Ziemlich clever, oder?

Ja, aber …!

Was aber?

Ein solches System hätte einen gewaltigen Vorteil gegenüber dem Kapitalismus bzw. der Marktwirtschaft: Es gibt eine automatische und dauerhafte Umverteilung.

Das System verhindert keinen Reichtum. Auch mit einem negativen Zins und einem Grundeinkommen besteht nach wie vor die Möglichkeit stinkend reich zu werden.

Aber der große Vorteil: Geld kann man nicht mehr so einfach horten. Wer einfach nur reich durch reines Geld ist, wird dieses Geld über die Zeit langsam wieder auf die Gesellschaft verteilen. Um auch reich zu bleiben, muss das Geld sinnvoll investiert werden. Investiertes Geld hilft aber der Gesellschaft – es macht alle reich.

Jetzt spielt mal das Beispiel mit den 10 Bauern durch. Ihr könnt der Einfachheit halber das Grundeinkommen weglassen und nur mit 10% negativen Zinsen rechnen.

Ein solches System hat also die Vorteile der Marktwirtschaft (Leistung lohnt sich nach wie vor), verhindert aber die Nachteile.

Durch die leichte Verfügbarkeit von Geld wird auch die Gründung von Unternehmen sehr vereinfacht. Die Abwesenheit von Steuern macht auch den Betrieb von Unternehmen einfacher.

Und jetzt kommt das Beste für die Neoliberalen: Kein Mindestlohn und keine Sozialabgaben!

 

Überzeugt?

(Der Artikel ist noch nicht in allen Teilen zu Ende ausgearbeitet.

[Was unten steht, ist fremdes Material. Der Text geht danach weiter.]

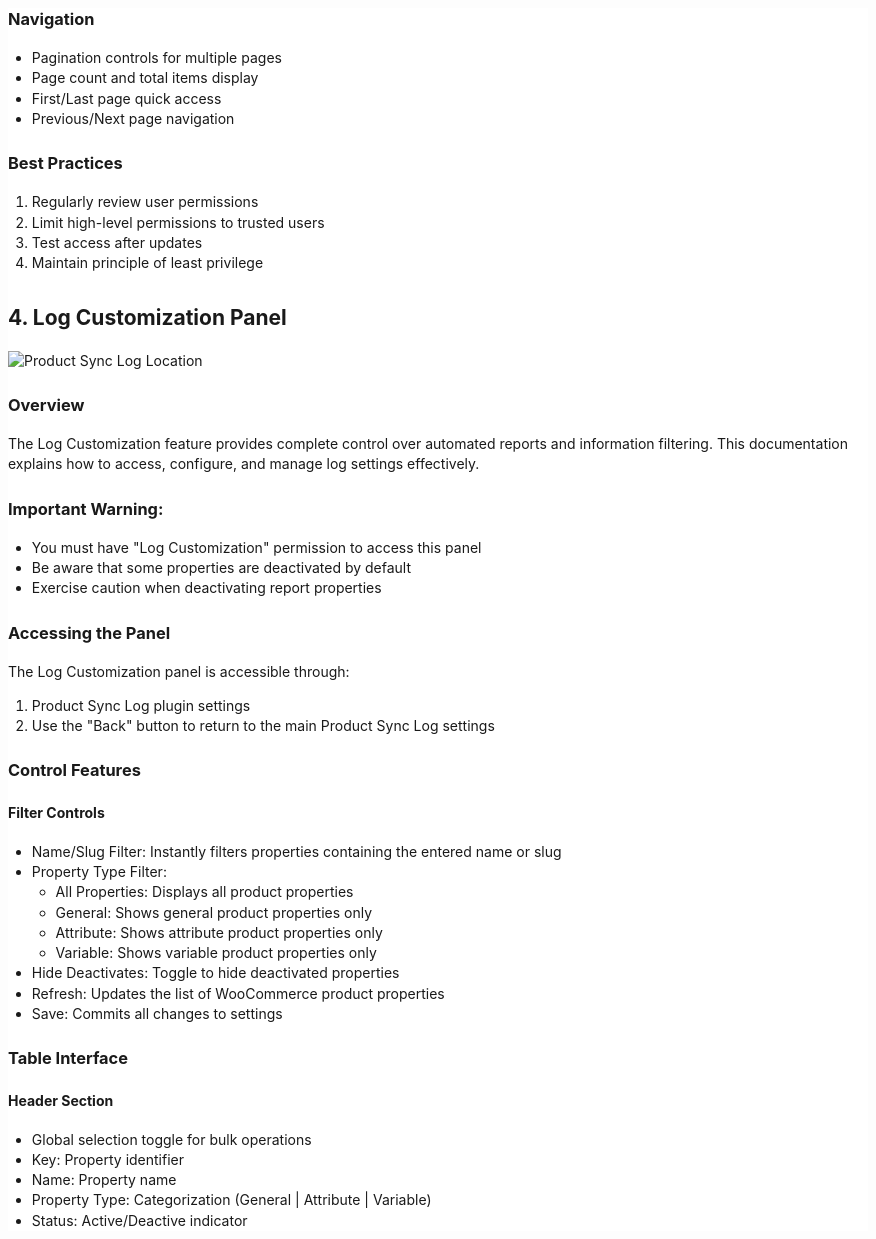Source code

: ### Navigation
- Pagination controls for multiple pages
- Page count and total items display
- First/Last page quick access
- Previous/Next page navigation

### Best Practices
1. Regularly review user permissions
2. Limit high-level permissions to trusted users
3. Test access after updates
4. Maintain principle of least privilege

## 4. Log Customization Panel

![Product Sync Log Location](/images/blog/productSyncLog/9.jpg)


### Overview
The Log Customization feature provides complete control over automated reports and information filtering. This documentation explains how to access, configure, and manage log settings effectively.

### Important Warning:
- You must have "Log Customization" permission to access this panel
- Be aware that some properties are deactivated by default
- Exercise caution when deactivating report properties

### Accessing the Panel
The Log Customization panel is accessible through:
1. Product Sync Log plugin settings
2. Use the "Back" button to return to the main Product Sync Log settings

### Control Features

#### Filter Controls
- Name/Slug Filter: Instantly filters properties containing the entered name or slug
- Property Type Filter: 
  - All Properties: Displays all product properties
  - General: Shows general product properties only
  - Attribute: Shows attribute product properties only
  - Variable: Shows variable product properties only
- Hide Deactivates: Toggle to hide deactivated properties
- Refresh: Updates the list of WooCommerce product properties
- Save: Commits all changes to settings

### Table Interface

#### Header Section
- Global selection toggle for bulk operations
- Key: Property identifier
- Name: Property name
- Property Type: Categorization (General | Attribute | Variable)
- Status: Active/Deactive indicator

Ich werde die Seite mit der Zeit noch erweitern und um Details ergänzen. Wenn euch etwas ganz bestimmtes fehlt: Einfach einen Kommentar hinterlassen und ich arbeite die Antwort in meinen Text ein. Wer es ganz genau wissen will: Lest das weiter oben im Text schon verlinkte Buch von Stefan Mekiffer. Ich habe mich da sehr großzügig bedient. Er erklärt sehr viel ausführlicher die Hintergründe und nahezu alle Details.)